Outra corrente de vanguarda foi a politonalidade. Aqui, duas tonalidades diferentes são utilizadas simultaneamente. Isto é, a linha melódica em uma tonalidade e o acompanhamente em outra. Em uma peça para piano isso se dá de forma mais aparente: a mão direita toca em dó maior enquanto a esquerda segue em mi menor, por exemplo. Obviamente, uma obra assim é quase que o oposto de uma obra atonal, por ser duas vezes tonal. Mesmo assim representa uma ruptura bastante drástica com as normas tradicionais de harmonia.
CONTRAPONTO
Nem sempre uma música se resume a uma linha melódica e outra de acompanhamento em acordes. Esse tipo de música é conhecido como homofônico e é apenas uma das três texturas musicais que existem.
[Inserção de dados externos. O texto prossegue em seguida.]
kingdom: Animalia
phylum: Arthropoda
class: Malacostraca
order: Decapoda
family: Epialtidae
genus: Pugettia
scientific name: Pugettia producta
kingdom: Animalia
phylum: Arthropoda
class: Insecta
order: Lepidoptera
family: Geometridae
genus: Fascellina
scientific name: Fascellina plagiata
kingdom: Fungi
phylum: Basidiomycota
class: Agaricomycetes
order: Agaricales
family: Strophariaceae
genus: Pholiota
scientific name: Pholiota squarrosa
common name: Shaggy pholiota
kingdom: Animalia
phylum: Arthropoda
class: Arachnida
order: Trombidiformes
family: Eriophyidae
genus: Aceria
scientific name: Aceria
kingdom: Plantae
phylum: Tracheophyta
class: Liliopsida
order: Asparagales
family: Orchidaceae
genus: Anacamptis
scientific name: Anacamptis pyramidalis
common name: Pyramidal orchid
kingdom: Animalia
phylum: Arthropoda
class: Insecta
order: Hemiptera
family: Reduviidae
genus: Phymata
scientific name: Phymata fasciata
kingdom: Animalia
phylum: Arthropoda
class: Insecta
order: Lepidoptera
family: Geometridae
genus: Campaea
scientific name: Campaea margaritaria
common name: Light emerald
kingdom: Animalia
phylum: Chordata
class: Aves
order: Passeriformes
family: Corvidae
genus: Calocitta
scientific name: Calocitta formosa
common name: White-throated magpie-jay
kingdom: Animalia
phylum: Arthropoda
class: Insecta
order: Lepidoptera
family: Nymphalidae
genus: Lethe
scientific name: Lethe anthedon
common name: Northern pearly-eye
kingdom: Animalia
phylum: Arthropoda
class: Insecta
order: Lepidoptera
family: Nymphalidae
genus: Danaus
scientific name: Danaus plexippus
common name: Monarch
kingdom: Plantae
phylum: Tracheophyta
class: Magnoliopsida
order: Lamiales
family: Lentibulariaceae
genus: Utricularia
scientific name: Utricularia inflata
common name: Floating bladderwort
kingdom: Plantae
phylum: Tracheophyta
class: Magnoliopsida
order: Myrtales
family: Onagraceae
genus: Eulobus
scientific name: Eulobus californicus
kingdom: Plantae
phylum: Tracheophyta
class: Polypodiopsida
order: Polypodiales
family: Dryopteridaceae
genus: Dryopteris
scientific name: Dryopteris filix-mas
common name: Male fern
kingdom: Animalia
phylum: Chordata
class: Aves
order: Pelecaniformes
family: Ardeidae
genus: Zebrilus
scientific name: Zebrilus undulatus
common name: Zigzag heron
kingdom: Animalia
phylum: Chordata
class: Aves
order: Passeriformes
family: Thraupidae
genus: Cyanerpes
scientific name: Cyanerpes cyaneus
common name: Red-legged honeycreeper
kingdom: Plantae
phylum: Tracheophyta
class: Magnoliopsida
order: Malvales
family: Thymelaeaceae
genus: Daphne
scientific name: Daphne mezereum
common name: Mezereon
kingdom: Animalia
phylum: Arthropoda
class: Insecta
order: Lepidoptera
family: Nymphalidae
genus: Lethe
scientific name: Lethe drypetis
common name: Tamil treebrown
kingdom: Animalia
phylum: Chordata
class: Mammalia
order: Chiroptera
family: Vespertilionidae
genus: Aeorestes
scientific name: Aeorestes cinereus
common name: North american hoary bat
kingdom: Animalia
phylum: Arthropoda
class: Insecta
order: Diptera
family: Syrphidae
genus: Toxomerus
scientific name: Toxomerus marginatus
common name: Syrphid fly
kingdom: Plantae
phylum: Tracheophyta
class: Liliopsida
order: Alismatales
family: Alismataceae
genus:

Textura musical é a maneira como se apresentam as vozes de uma peça musical. Voz é cada um dos instrumentos da orquestra, cada mão de um pianista, ou cada seção de um coro. Assim, no nosso trio de jazz, o contrabaixo é uma voz, o trompete é outra, a mão esquerda do pianista é outra e sua mão direita também. Temos, portanto, quatro vozes. Em uma partitura a divisão de vozes fica bastante clara, já que cada uma delas tem sua pauta separada.
Se todas as vozes tocam sempre a mesma coisa, ou seja, em uníssono, a textura é monofônica. O canto gregoriano é o exemplo típico de monofonia. Não há acompanhamento, portanto não há harmonia nesse tipo de música.
Já vimos que quando uma voz se encarrega da melodia e outra, do acompanhamento, temos textura homofônica. A homofonia é bastante comum, mas normalmente a encontramos combinada com o terceiro tipo de textura, a textura polifônica. A polifonia ocorre quando duas ou mais vozes têm linhas melódicas distintas.
A arte de se fazer polifonia é conhecida como contraponto. Ela pode ser considerada, à primeira vista, o contrário da harmonia, mas não o é. Mais apropriadamente, o contraponto é a fusão da melodia com a harmonia. Ele se preocupa tanto com a independência das vozes como com sua junção - se analisadas verticalmente, as linhas melódicas separadas formam harmonias. Não é necessário dizer que a música polifônica é a mais difícil tanto para o compositor como para o ouvinte.
Porém, a maioria das peças que conhecemos não apresenta apenas um tipo de textura. Combinar partes homofônicas com polifonia ou melodias desacompanhadas é um dos recursos que os compositores têm em mão. O único limite é a imaginação.